Ingrid Felipe (born 22 August 1978) is an Austrian businesswoman and former politician from the Green Party. She was second deputy Governor of Tyrol from May 2013 until October 2022 and from June to October 2017, she served as federal spokeswoman of her party.

== Biographical details ==
Ingrid Felipe grew up in Rum and, from 1984 to 1988, went to the Volksschule there. From 1988 to 1992, she visited the Hauptschule Kettenbrücke Innsbruck. In 1997, she graduated from the Handelsakademie in Innsbruck. Subsequently, Ingrid Felipe began to study business administration at the University of Innsbruck. Besides this, she was also involved in handball in Innsbruck, initially as an active player, later also as a functionary or project manager for various events. From 1994 onwards, she also worked as a waitress and catering employee, and from 2002 onwards, as an assistant to the management in restaurants, and continued this activity after gaining her degree in 2003. From 2006 to 2012, Ingrid Felipe worked as an office manager at the Parson architectural office.

== Political career ==
It was already evident during her school years that Felipe would pursue a political career. When she was in elementary school, she and her sister got the church to agree that in their parish of Rum, they were allowed to act as servers in the church, even though they were girls. In 1994 and 1995, she was elected as a school spokesperson for the Handelsakademie and Handelsschule Innsbruck. In 1995, she became a teacher of higher education in Tyrol.
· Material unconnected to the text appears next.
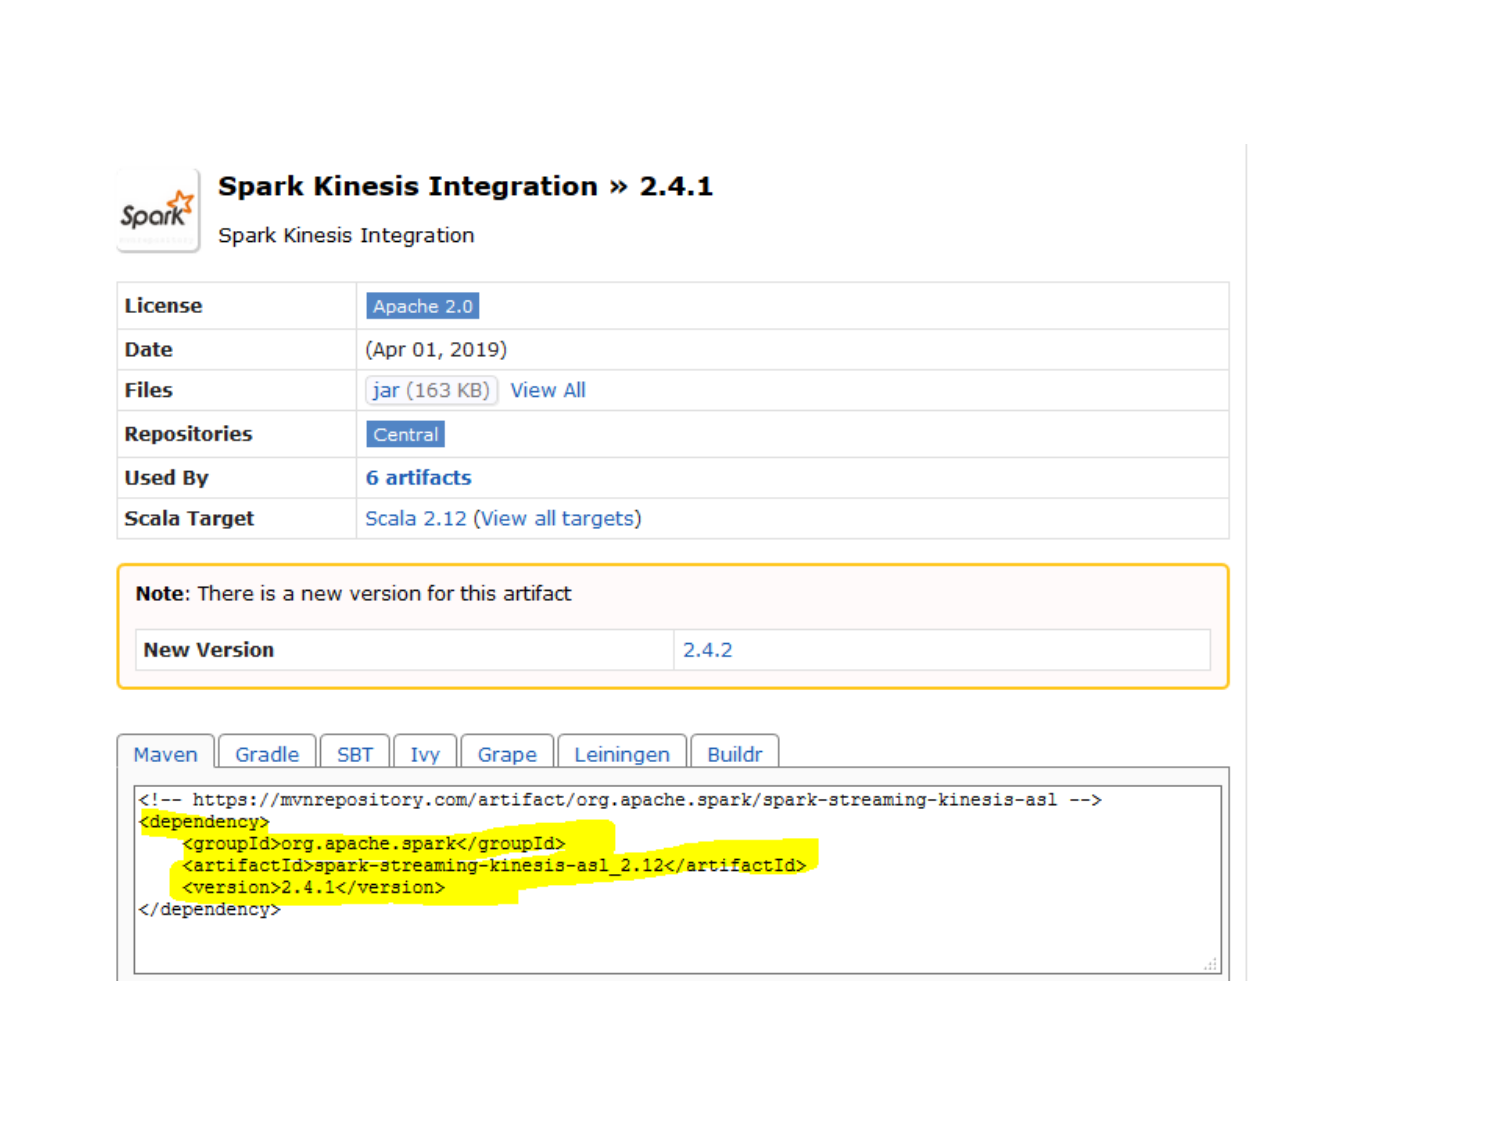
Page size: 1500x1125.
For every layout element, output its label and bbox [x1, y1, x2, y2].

She began her partisan political career in 2005 as a financial representative of the Greens in Tyrol, which she held until January 2010. In addition, she was a substitute delegate of the Enlarged Federal Executive Committee (EBV) of the Greens from 2007 to 2009. From 2009 to 2013, Ingrid Felipe was Regional Spokesperson for the Green Alternative Tyrol and, since 13 March 2010, also as a member of the city council of Rum. In February 2009, June 2010 and March 2012, among other things, she was the substitute of the provincial representatives Christine Baur and Maria Scheiber in meetings of the Tyrolean Landtag.

Ingrid Felipe first attracted a wide public attention by protesting against the expulsion of the then 20-year-old, Lamin Jaithe, who had been living in Tyrol for years, in May 2011.

On 1 May 2012 she was elected to the Landtag to replace the outgoing member of the Landtag Maria Scheiber.

On 24 May 2013, she was elected Provincial Minister for the following departments by the Tyrolean Landtag:
- Environmental and climate protection (without prejudice to the competence of the other members of the regional governments in the relevant areas); Environmental testing;
- Nature Conservation; Mountain Rescue;
- Waste management; All legal proceedings relating to waste disposal facilities; Chemicals legislation;
- European transport policy; Legal and technical matters relating to motor vehicles and railways, aeronautics and shipping; Road Administration Law; Road Police;
- Road services; Transport connections, including the shareholdings of the Land in Verkehrsverbund Tirol GmbH;
- Sustainability coordination.
In addition, she was elected as the second deputy of the Landeshauptmann, and is therefore the first member of the Tyrolean Greens and the second woman in this office.

On 19 February 2016, she was elected deputy party chairman of the Austrian Greens. She is thus the successor of Maria Vassilakou, who previously resigned. At the extraordinary congress in Linz, she was officially elected on 25 June 2017, with 93.7% of the votes. However, she did not lead her party as the top candidate in the national elections. Ulrike Lunacek, who was also confirmed in Linz with 96.5%, was the leading candidate instead.

After the National Council election, which ended in October 2017 with her party being voted out from the parliament, Felipe resigned from her function as chairwoman of the Greens two days later.

==Post-political career==
In December 2022, Ingrid Felipe was appointed to the board of directors of the German (then-)railway infrastructure manager DB Netz. Upon the merger of DB Netz and DB Station&Service into DB InfraGO, Felipe became the head of its Infrastructure Planning and Projects department.

== Personal life ==
Ingrid Felipe lives as a single mother with her son in Rum.